TEXTAUSZUG:

((

Kommt der balkanische Frühling?

Balkanischer-Frühling
(FOTOS: Tanjug, Novosti.rs, Instagram stopkrvavimkosuljama)

Diese Frage stellt sich Andreas Ernst in seinem Kommentar für die „Neue Zürcher Zeitung“. In seinem Artikel analysierte er die Proteste in Albanien, Bosnien-Herzegowina, Montenegro und Serbien und kam zu folgendem Schluss: der Balkan drängt drängt auf eine Revolution.

Für die Proteste gibt es unterschiedliche Anlässe, jedoch gemeinsame Gründe und noch viel mehr einen gemeinsamen Gegner – die Machthaber in den jeweiligen Ländern.

In Belgrad, Serbien, fordern die Bürger schon zum 14. Mal das Ende von Aleksandar Vučićs Regierung. In Montenegro, hingegen, fand bereits die vierte Versammlung statt, die den Rücktritt von Präsident Milo Đukanović verlangt.

))

(Extrahierte Dateneinträge)
((

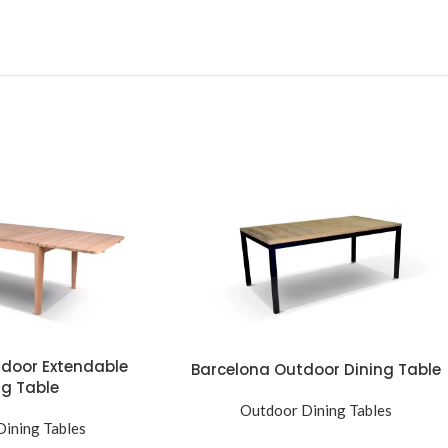
tdoor Extendable
Barcelona Outdoor Dining Table
ng Table
Outdoor Dining Tables
ining Tables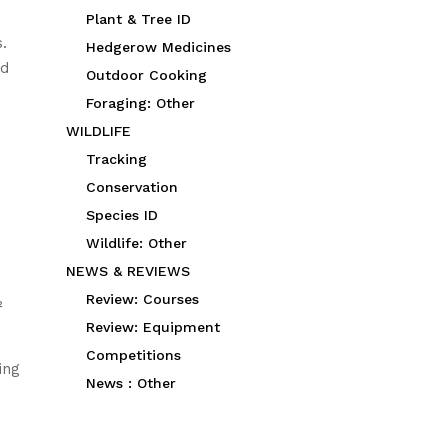
Plant & Tree ID
s.
Hedgerow Medicines
nd
Outdoor Cooking
Foraging: Other
WILDLIFE
Tracking
Conservation
Species ID
Wildlife: Other
NEWS & REVIEWS
Review: Courses
½
Review: Equipment
Competitions
ing
News : Other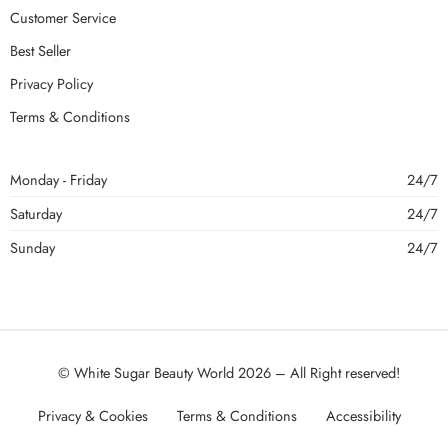
Customer Service
Best Seller
Privacy Policy
Terms & Conditions
Monday - Friday
24/7
Saturday
24/7
Sunday
24/7
© White Sugar Beauty World 2026 – All Right reserved!
Privacy & Cookies
Terms & Conditions
Accessibility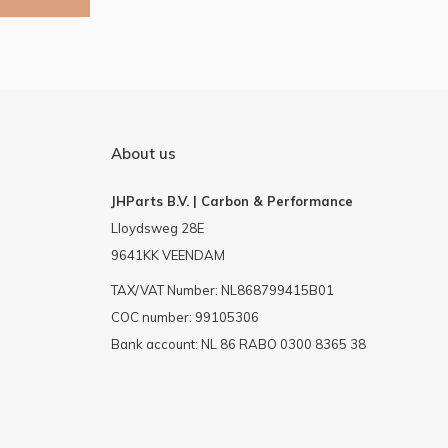
About us
JHParts B.V. | Carbon & Performance
Lloydsweg 28E
9641KK VEENDAM
TAX/VAT Number: NL868799415B01
COC number: 99105306
Bank account: NL 86 RABO 0300 8365 38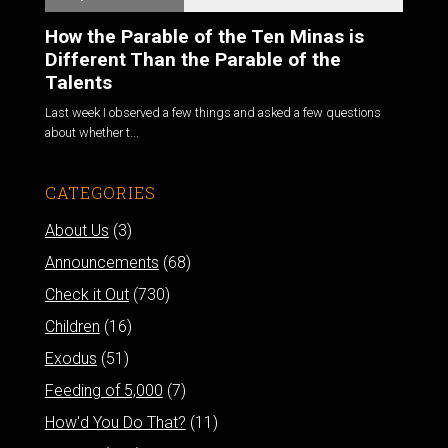
How the Parable of the Ten Minas is
Different Than the Parable of the
Talents
Last week I observed a few things and asked a few questions
about whether t...
CATEGORIES
About Us
(3)
Announcements
(68)
Check it Out
(730)
Children
(16)
Exodus
(51)
Feeding of 5,000
(7)
How'd You Do That?
(11)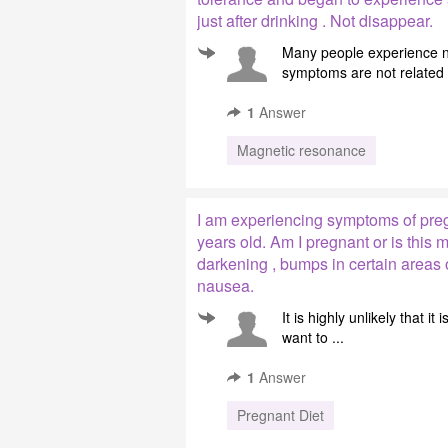
just after drinking . Not disappear.
Many people experience na
symptoms are not related t
1
Answer
Magnetic resonance
I am experiencing symptoms of pregn
years old. Am I pregnant or is this
darkening , bumps in certain areas o
nausea.
It is highly unlikely that 
want to ...
1
Answer
Pregnant Diet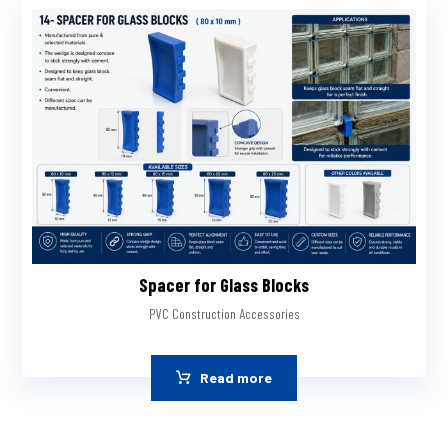
Spacer for Glass Blocks
PVC Construction Accessories
Read more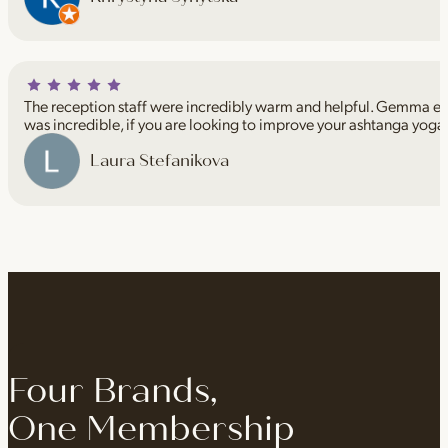
The reception staff were incredibly warm and helpful. Gemma espe
was incredible, if you are looking to improve your ashtanga yoga
Laura Stefanikova
Four Brands,
One Membership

))

AUFGABE 1: Was verbindet laut dem Textauszug die Proteste, obwohl ihre Anlässe verschieden sind? Antworte in ein bis drei Sätzen.
AUFGABE 2: Gib aus dem Textauszug die Stelle von „Diese Frage stellt“ bis einschließlich „Milo Đukanović verlangt.“ wortgetreu wieder.
AUFGABE 3:
Beantworte zum Textauszug diese Fragen:
(a) Für welche Zeitung hat Andreas Ernst seinen Kommentar geschrieben?
(b) Zum wievielten Mal fordern die Bürger in Belgrad das Ende der Regierung von Aleksandar Vučić?
(c) Wessen Rücktritt verlangt die Versammlung in Montenegro?
Die Auflistung spielt hier keine Rolle.

LÖSUNG 1: Die Proteste haben gemeinsame Gründe. Vor allem haben sie einen gemeinsamen Gegner, nämlich die Machthaber in den jeweiligen Ländern.

LÖSUNG 2:
Diese Frage stellt sich Andreas Ernst in seinem Kommentar für die „Neue Zürcher Zeitung“. In seinem Artikel analysierte er die Proteste in Albanien, Bosnien-Herzegowina, Montenegro und Serbien und kam zu folgendem Schluss: der Balkan drängt drängt auf eine Revolution.

Für die Proteste gibt es unterschiedliche Anlässe, jedoch gemeinsame Gründe und noch viel mehr einen gemeinsamen Gegner – die Machthaber in den jeweiligen Ländern.

In Belgrad, Serbien, fordern die Bürger schon zum 14. Mal das Ende von Aleksandar Vučićs Regierung. In Montenegro, hingegen, fand bereits die vierte Versammlung statt, die den Rücktritt von Präsident Milo Đukanović verlangt.

LÖSUNG 3:
(a) Für die „Neue Zürcher Zeitung“.
(b) Zum 14. Mal.
(c) Den Rücktritt von Präsident Milo Đukanović.